◆ HOW TO COMPLETE THIS TASK ◆
The listing is to be printed word for word, pictures omitted.
═════ TASK INPUTS ═════
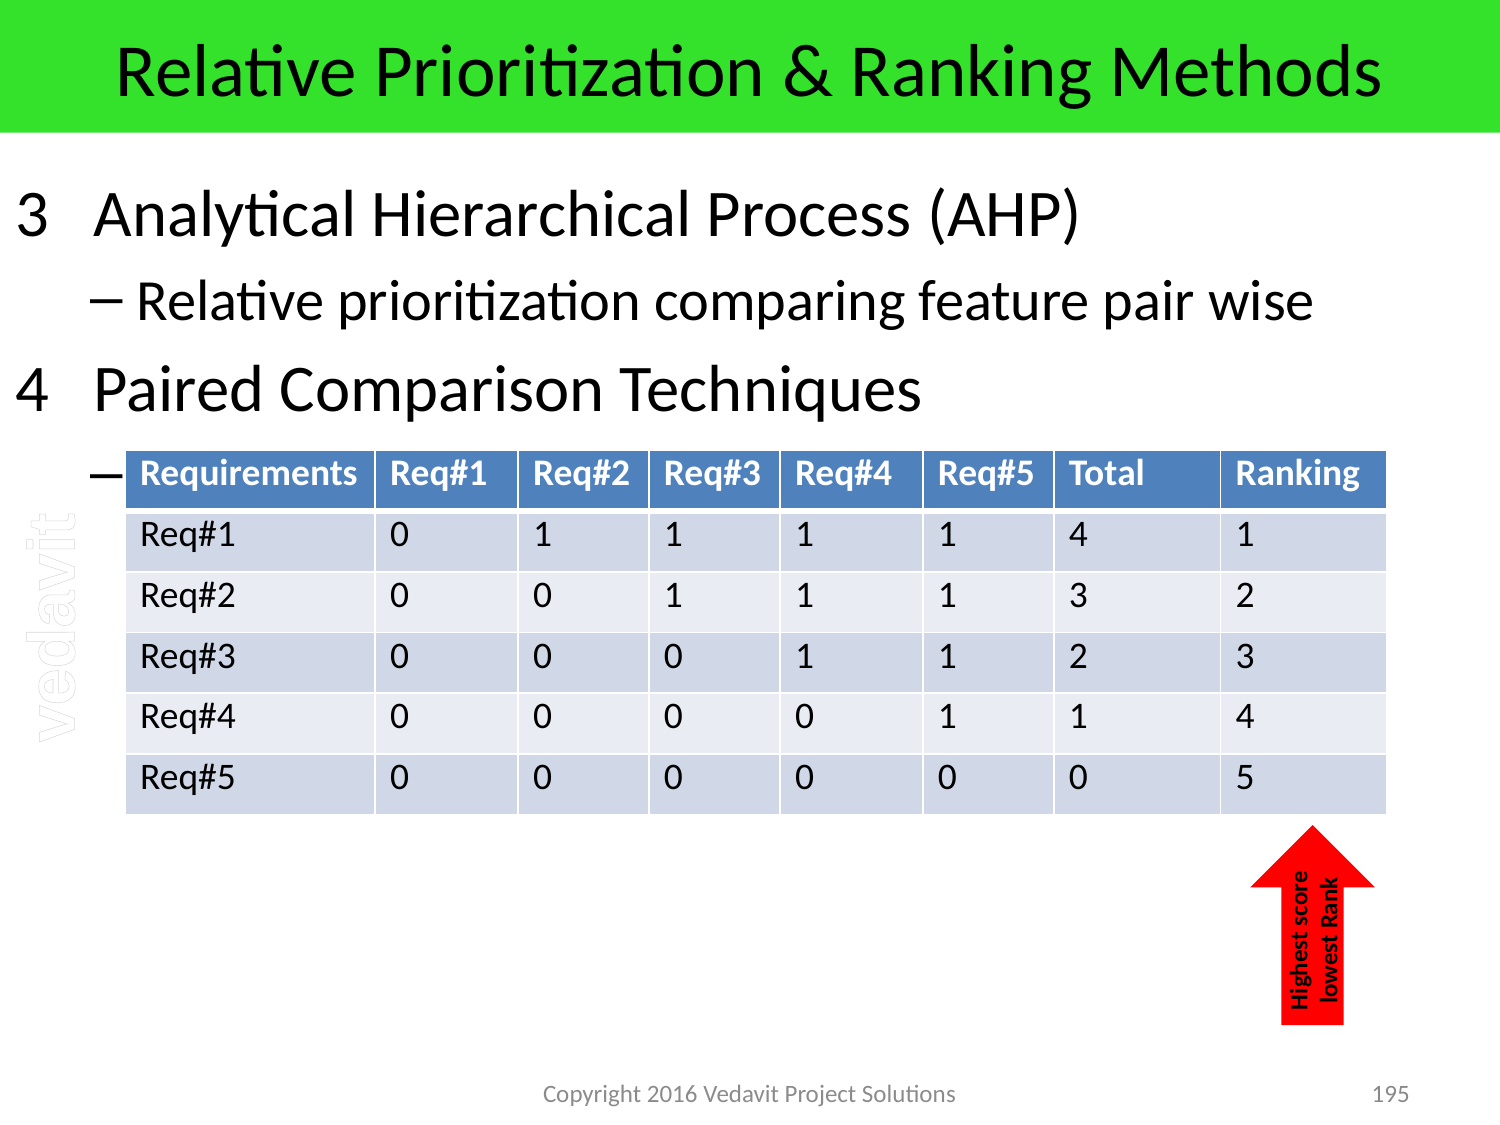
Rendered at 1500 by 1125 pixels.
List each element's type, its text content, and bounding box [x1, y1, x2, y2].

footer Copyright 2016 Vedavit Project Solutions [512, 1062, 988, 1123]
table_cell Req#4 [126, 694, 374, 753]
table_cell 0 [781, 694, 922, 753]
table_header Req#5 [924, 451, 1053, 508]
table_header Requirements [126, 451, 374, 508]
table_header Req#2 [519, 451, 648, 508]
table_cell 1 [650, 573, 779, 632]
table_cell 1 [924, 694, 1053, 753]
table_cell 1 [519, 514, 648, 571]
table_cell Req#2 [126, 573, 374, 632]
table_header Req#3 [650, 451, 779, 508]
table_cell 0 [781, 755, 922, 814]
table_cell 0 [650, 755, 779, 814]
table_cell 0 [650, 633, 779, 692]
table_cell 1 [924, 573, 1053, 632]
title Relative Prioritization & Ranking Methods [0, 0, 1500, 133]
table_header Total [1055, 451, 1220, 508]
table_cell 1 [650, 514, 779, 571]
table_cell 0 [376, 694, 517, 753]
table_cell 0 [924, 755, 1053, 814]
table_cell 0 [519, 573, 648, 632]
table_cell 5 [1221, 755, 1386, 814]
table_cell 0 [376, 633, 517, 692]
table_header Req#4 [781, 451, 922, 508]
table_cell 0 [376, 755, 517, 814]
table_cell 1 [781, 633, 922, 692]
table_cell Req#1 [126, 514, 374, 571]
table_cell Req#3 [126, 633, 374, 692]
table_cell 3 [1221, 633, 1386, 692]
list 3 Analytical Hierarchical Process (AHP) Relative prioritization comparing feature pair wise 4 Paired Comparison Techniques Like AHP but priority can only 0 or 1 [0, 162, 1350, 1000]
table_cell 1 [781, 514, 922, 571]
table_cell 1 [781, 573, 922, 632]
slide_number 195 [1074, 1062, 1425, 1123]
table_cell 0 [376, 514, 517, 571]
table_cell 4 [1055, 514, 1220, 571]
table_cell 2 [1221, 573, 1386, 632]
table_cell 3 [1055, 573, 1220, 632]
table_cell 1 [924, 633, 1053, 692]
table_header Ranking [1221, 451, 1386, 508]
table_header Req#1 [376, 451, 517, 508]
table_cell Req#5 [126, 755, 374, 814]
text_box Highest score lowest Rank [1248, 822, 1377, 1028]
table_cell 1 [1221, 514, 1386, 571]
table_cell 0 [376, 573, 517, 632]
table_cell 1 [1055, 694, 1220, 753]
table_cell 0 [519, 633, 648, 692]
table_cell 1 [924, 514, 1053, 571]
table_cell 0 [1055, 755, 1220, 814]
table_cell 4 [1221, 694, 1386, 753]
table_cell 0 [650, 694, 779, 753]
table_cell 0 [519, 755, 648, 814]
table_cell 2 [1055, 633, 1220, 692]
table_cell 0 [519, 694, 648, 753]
═════
◆ SOLUTION FOR THIS PROBLEM ◆
Rendered at 1500 by 1125 pixels.
List each element's type, its text content, and bounding box [x1, y1, x2, y2].

footer Copyright 2016 Vedavit Project Solutions [512, 1062, 988, 1123]
table_cell Req#4 [126, 694, 374, 753]
table_cell 0 [781, 694, 922, 753]
table_header Req#5 [924, 451, 1053, 508]
table_header Requirements [126, 451, 374, 508]
table_header Req#2 [519, 451, 648, 508]
table_cell 1 [650, 573, 779, 632]
table_cell 1 [924, 694, 1053, 753]
table_cell 1 [519, 514, 648, 571]
table_cell Req#2 [126, 573, 374, 632]
table_header Req#3 [650, 451, 779, 508]
table_cell 0 [781, 755, 922, 814]
table_cell 0 [650, 755, 779, 814]
table_cell 0 [650, 633, 779, 692]
table_cell 1 [924, 573, 1053, 632]
title Relative Prioritization & Ranking Methods [0, 0, 1500, 133]
table_header Total [1055, 451, 1220, 508]
table_cell 1 [650, 514, 779, 571]
table_cell 0 [376, 694, 517, 753]
table_cell 0 [924, 755, 1053, 814]
table_cell 0 [519, 573, 648, 632]
table_cell 5 [1221, 755, 1386, 814]
table_cell 0 [376, 633, 517, 692]
table_header Req#4 [781, 451, 922, 508]
table_cell 0 [376, 755, 517, 814]
table_cell 1 [781, 633, 922, 692]
table_cell Req#1 [126, 514, 374, 571]
table_cell Req#3 [126, 633, 374, 692]
table_cell 3 [1221, 633, 1386, 692]
list 3 Analytical Hierarchical Process (AHP) Relative prioritization comparing feature pair wise 4 Paired Comparison Techniques Like AHP but priority can only 0 or 1 [0, 162, 1350, 1000]
table_cell 1 [781, 514, 922, 571]
table_cell 1 [781, 573, 922, 632]
slide_number 195 [1074, 1062, 1425, 1123]
table_cell 0 [376, 514, 517, 571]
table_cell 4 [1055, 514, 1220, 571]
table_cell 2 [1221, 573, 1386, 632]
table_cell 3 [1055, 573, 1220, 632]
table_cell 1 [924, 633, 1053, 692]
table_header Ranking [1221, 451, 1386, 508]
table_header Req#1 [376, 451, 517, 508]
table_cell Req#5 [126, 755, 374, 814]
text_box Highest score lowest Rank [1248, 822, 1377, 1028]
table_cell 1 [1221, 514, 1386, 571]
table_cell 0 [376, 573, 517, 632]
table_cell 1 [1055, 694, 1220, 753]
table_cell 0 [519, 633, 648, 692]
table_cell 1 [924, 514, 1053, 571]
table_cell 0 [1055, 755, 1220, 814]
table_cell 4 [1221, 694, 1386, 753]
table_cell 0 [650, 694, 779, 753]
table_cell 0 [519, 755, 648, 814]
table_cell 2 [1055, 633, 1220, 692]
table_cell 0 [519, 694, 648, 753]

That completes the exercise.